Collected data:
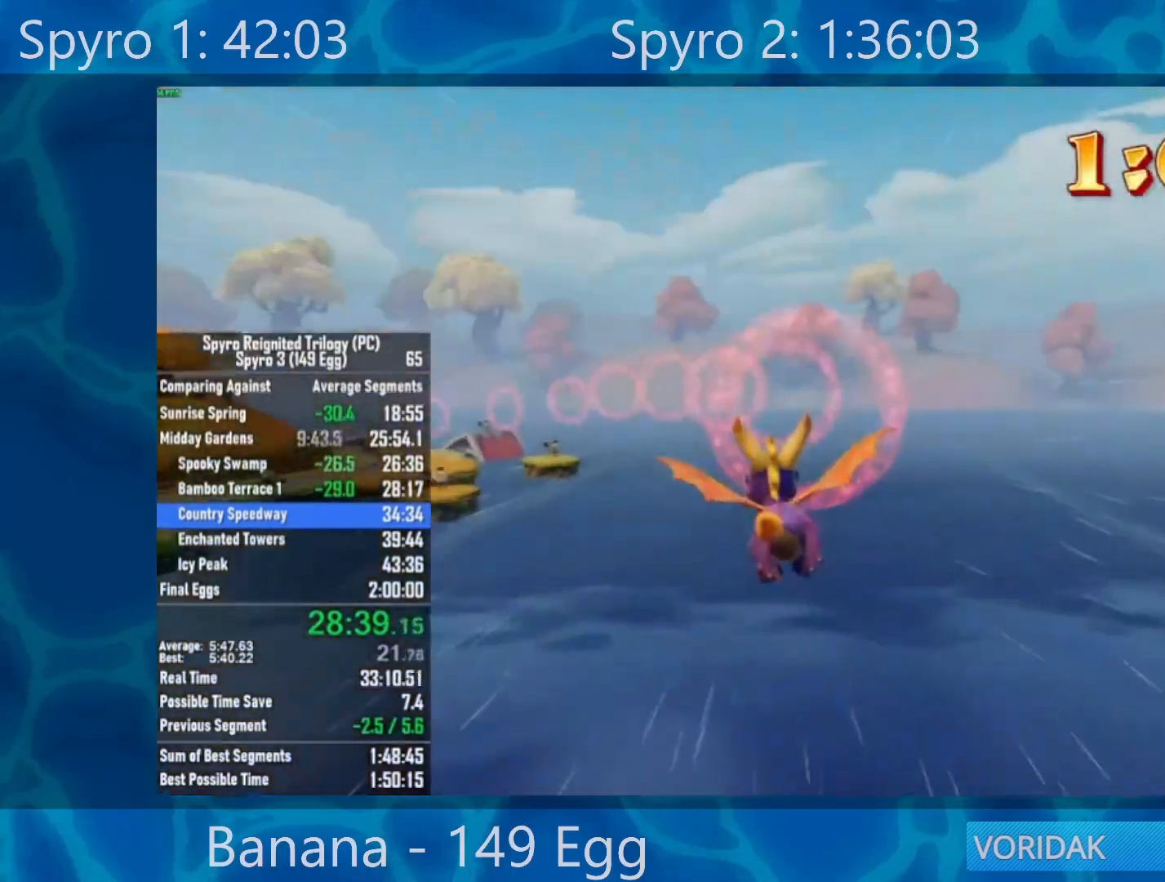
Gameplay with a controller (Xbox layout); each line is a JSON object with the inputs held at the frame after it. "events" lists button and stick changes between this image and that frame as [ms after this image, input, new state], when the widget could be followed in between.
{"buttons": [], "left_stick": "center", "right_stick": "center", "events": [[150, "left_stick", "up"], [283, "left_stick", "center"]]}
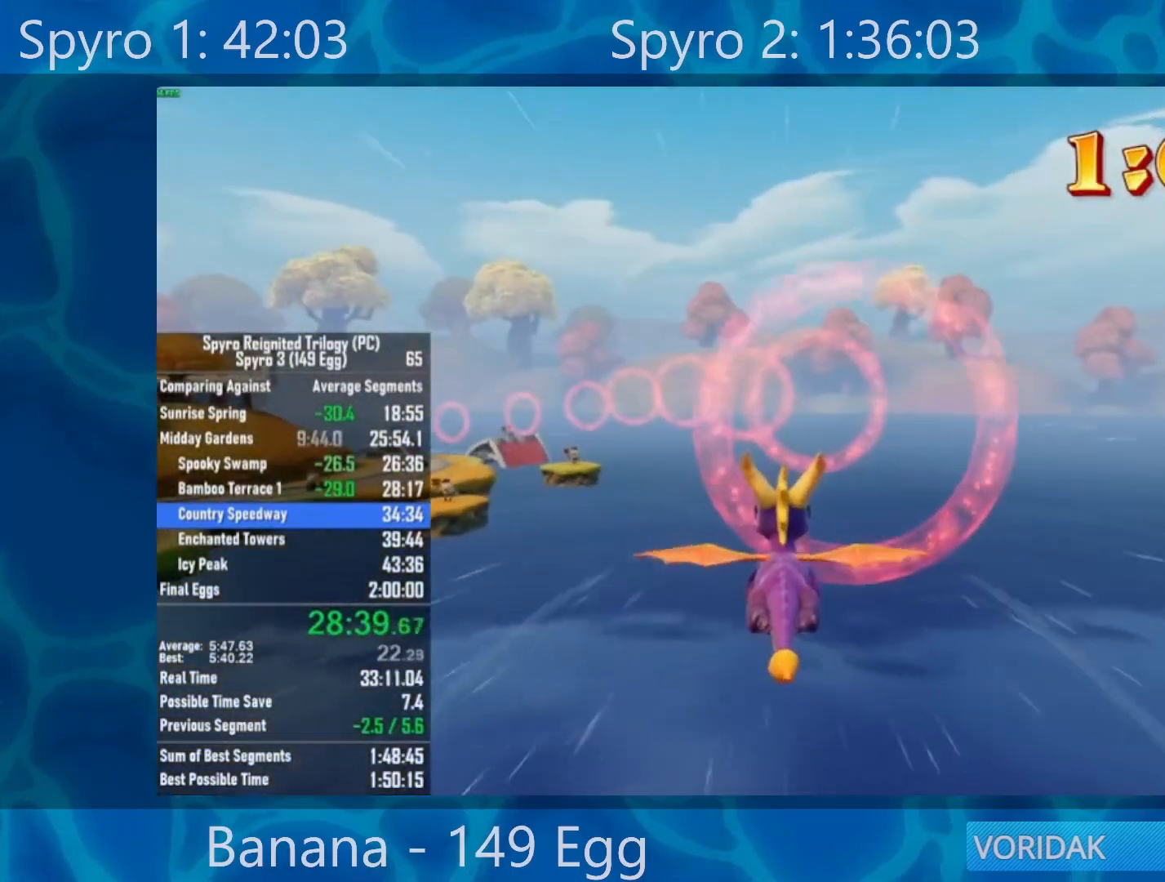
{"buttons": [], "left_stick": "center", "right_stick": "center", "events": [[67, "left_stick", "up"], [167, "left_stick", "center"]]}
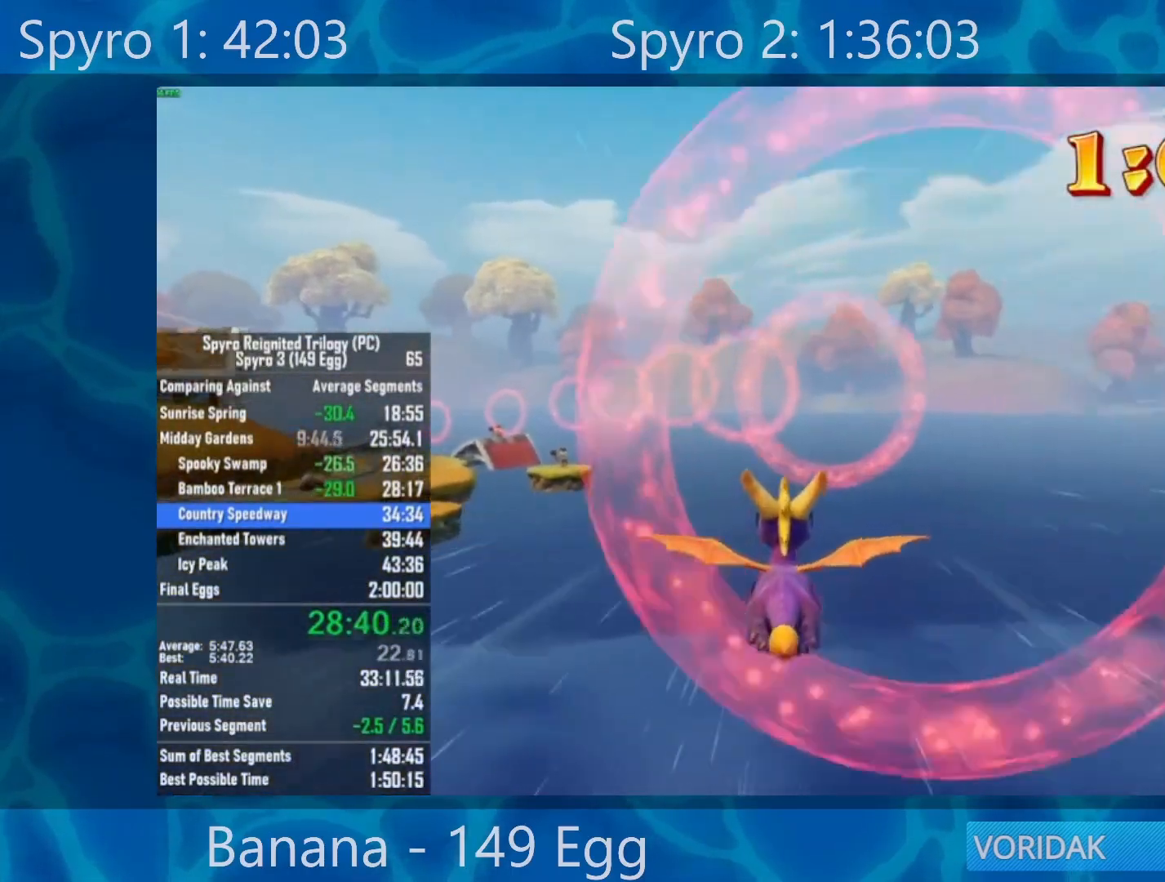
{"buttons": [], "left_stick": "center", "right_stick": "center", "events": [[50, "left_stick", "up"], [133, "left_stick", "center"], [383, "left_stick", "up"], [433, "left_stick", "center"]]}
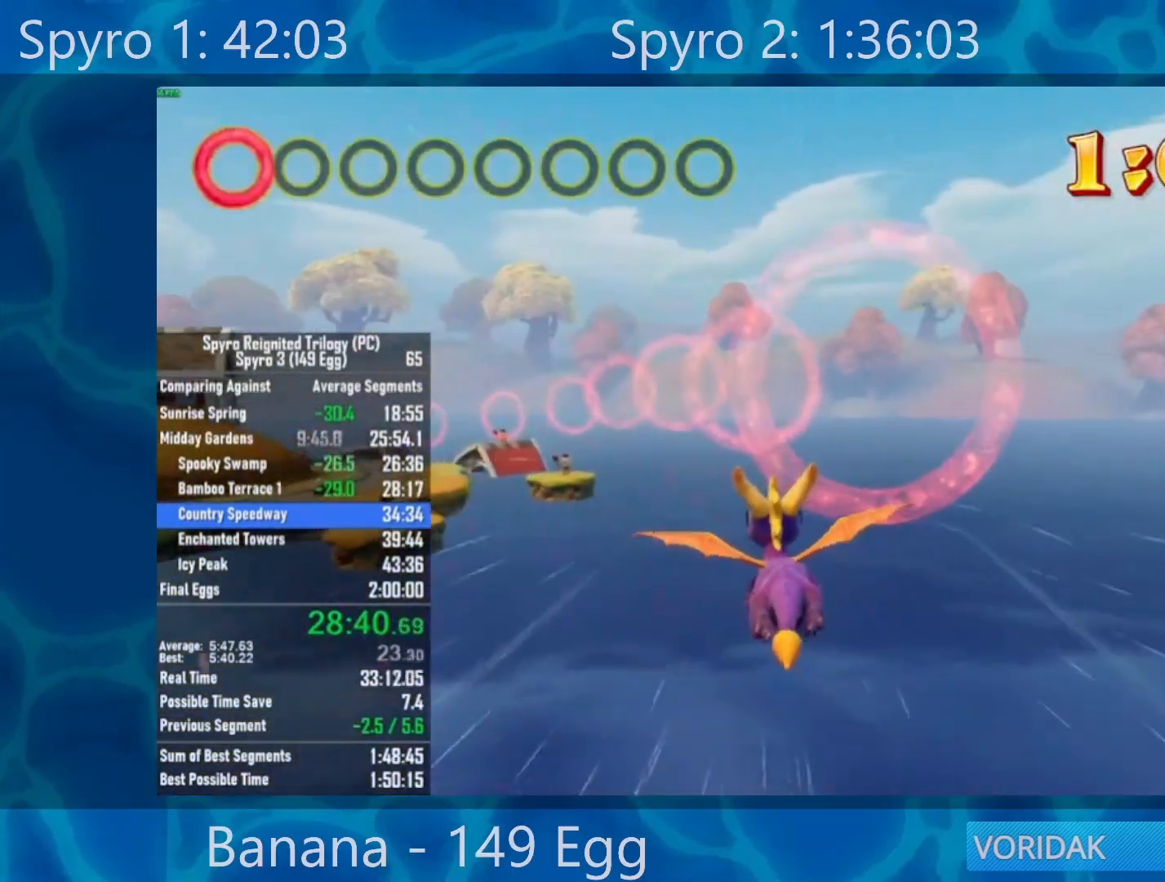
{"buttons": [], "left_stick": "center", "right_stick": "center", "events": []}
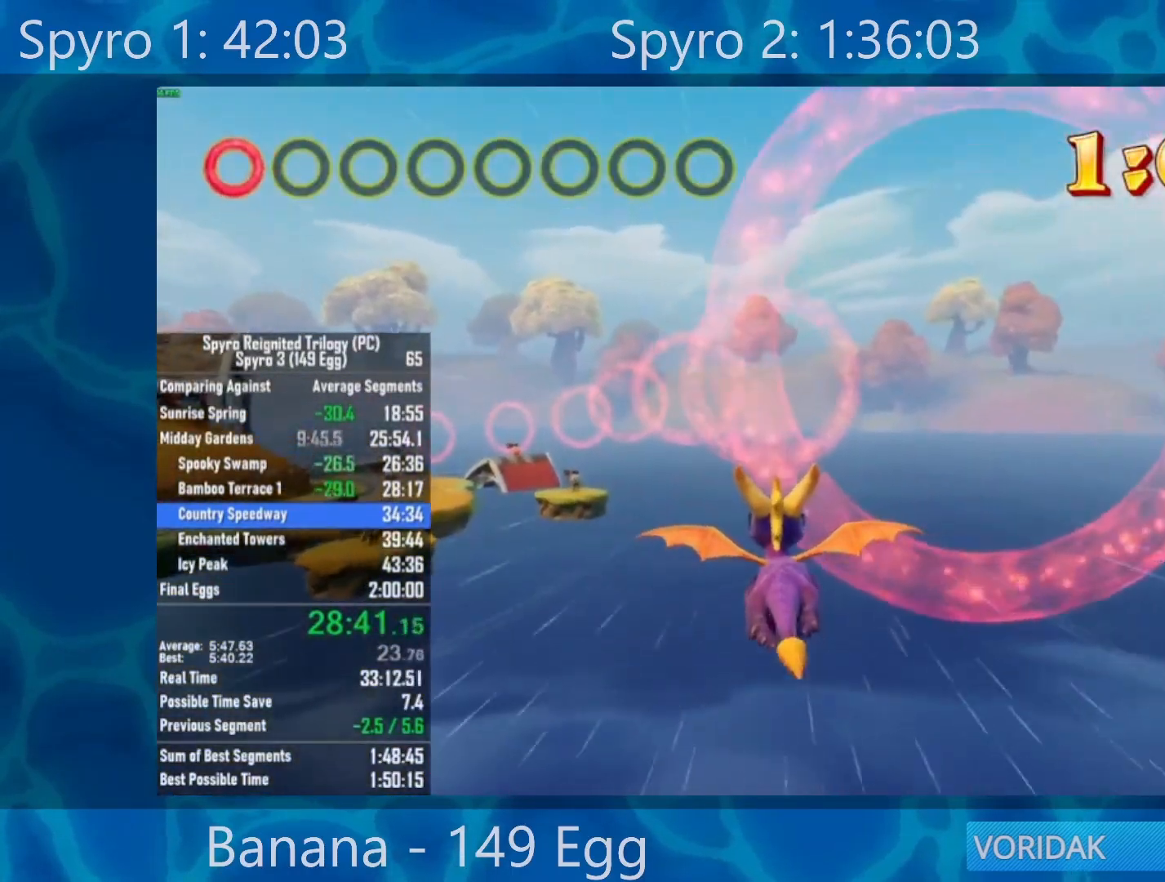
{"buttons": [], "left_stick": "center", "right_stick": "center", "events": [[167, "left_stick", "up-left"], [233, "left_stick", "center"]]}
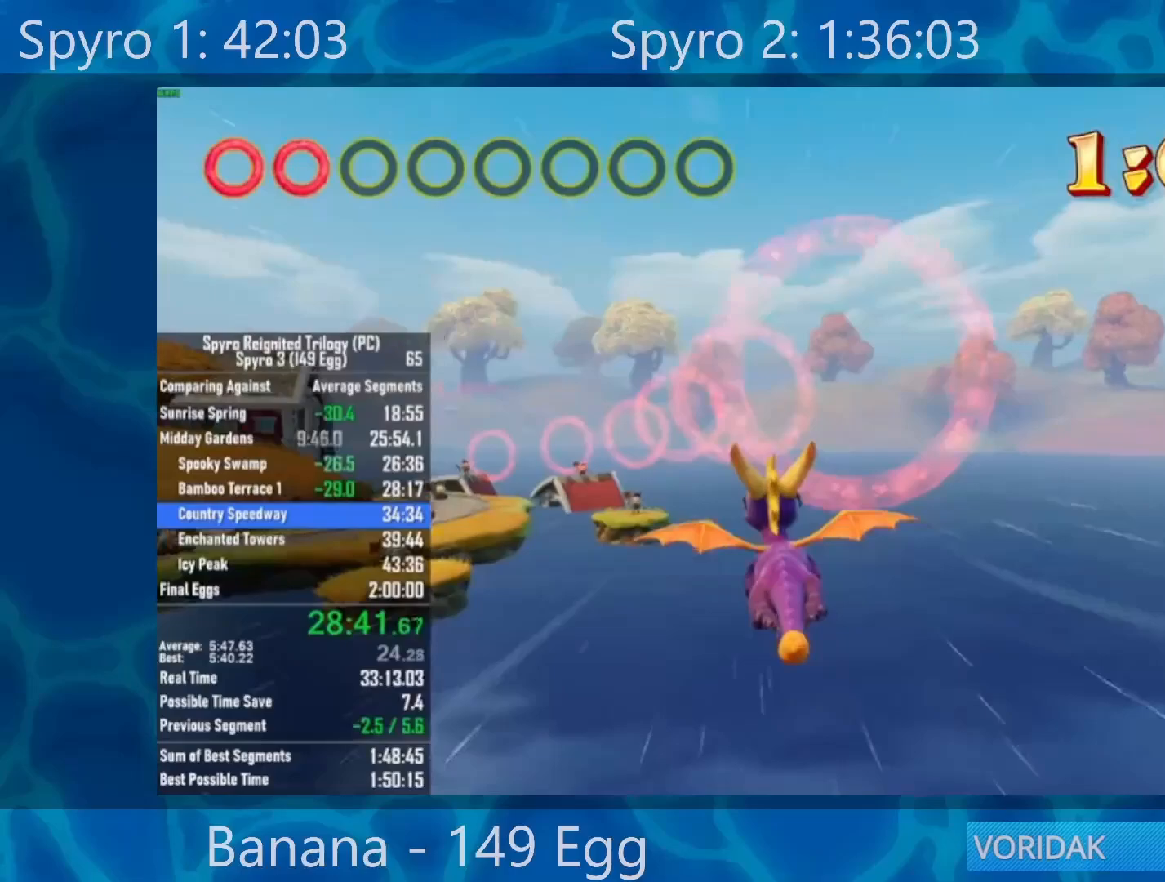
{"buttons": [], "left_stick": "center", "right_stick": "center", "events": []}
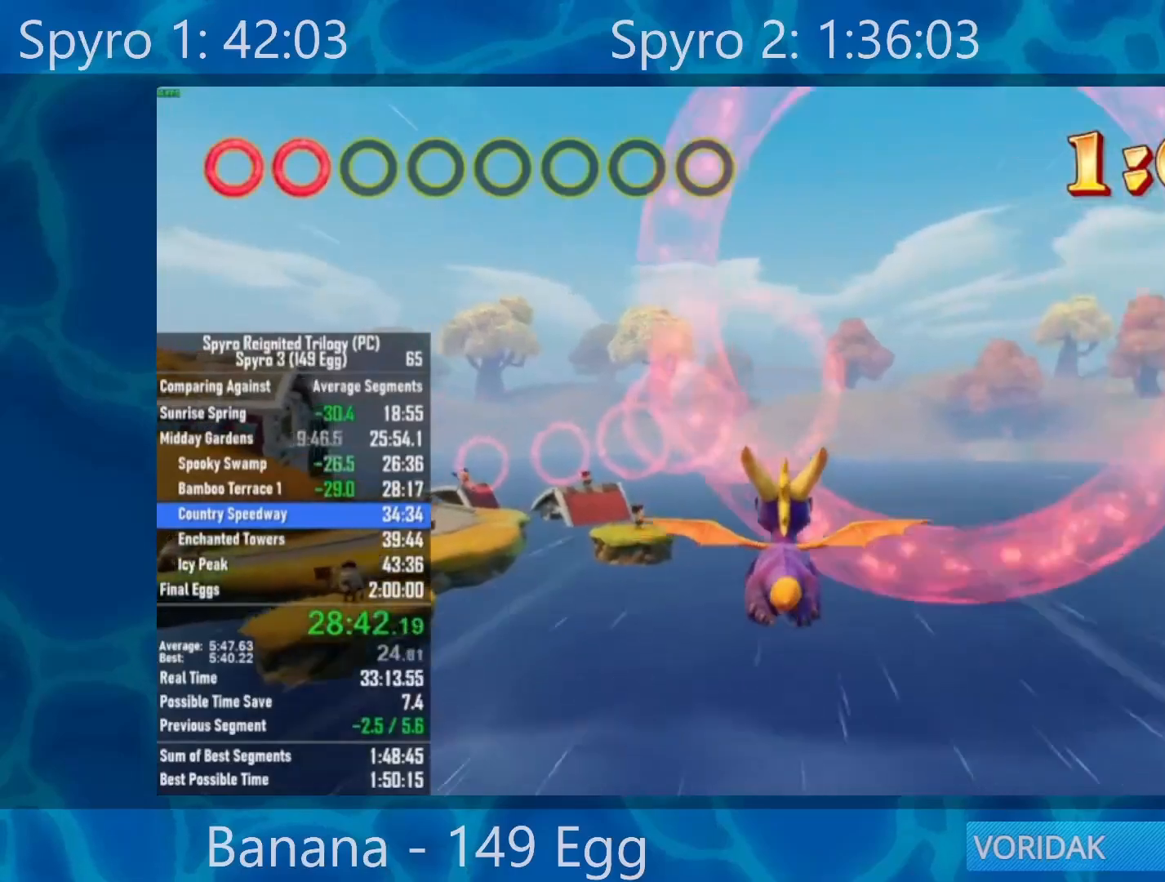
{"buttons": [], "left_stick": "center", "right_stick": "center", "events": [[67, "left_stick", "left"], [167, "left_stick", "center"], [433, "left_stick", "up"], [500, "left_stick", "center"]]}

# PROBLEM STATEMENT
Show every line in the records above that contains the word "center".

# SOLUTION
{"buttons": [], "left_stick": "center", "right_stick": "center", "events": [[150, "left_stick", "up"], [283, "left_stick", "center"]]}
{"buttons": [], "left_stick": "center", "right_stick": "center", "events": [[67, "left_stick", "up"], [167, "left_stick", "center"]]}
{"buttons": [], "left_stick": "center", "right_stick": "center", "events": [[50, "left_stick", "up"], [133, "left_stick", "center"], [383, "left_stick", "up"], [433, "left_stick", "center"]]}
{"buttons": [], "left_stick": "center", "right_stick": "center", "events": []}
{"buttons": [], "left_stick": "center", "right_stick": "center", "events": [[167, "left_stick", "up-left"], [233, "left_stick", "center"]]}
{"buttons": [], "left_stick": "center", "right_stick": "center", "events": []}
{"buttons": [], "left_stick": "center", "right_stick": "center", "events": [[67, "left_stick", "left"], [167, "left_stick", "center"], [433, "left_stick", "up"], [500, "left_stick", "center"]]}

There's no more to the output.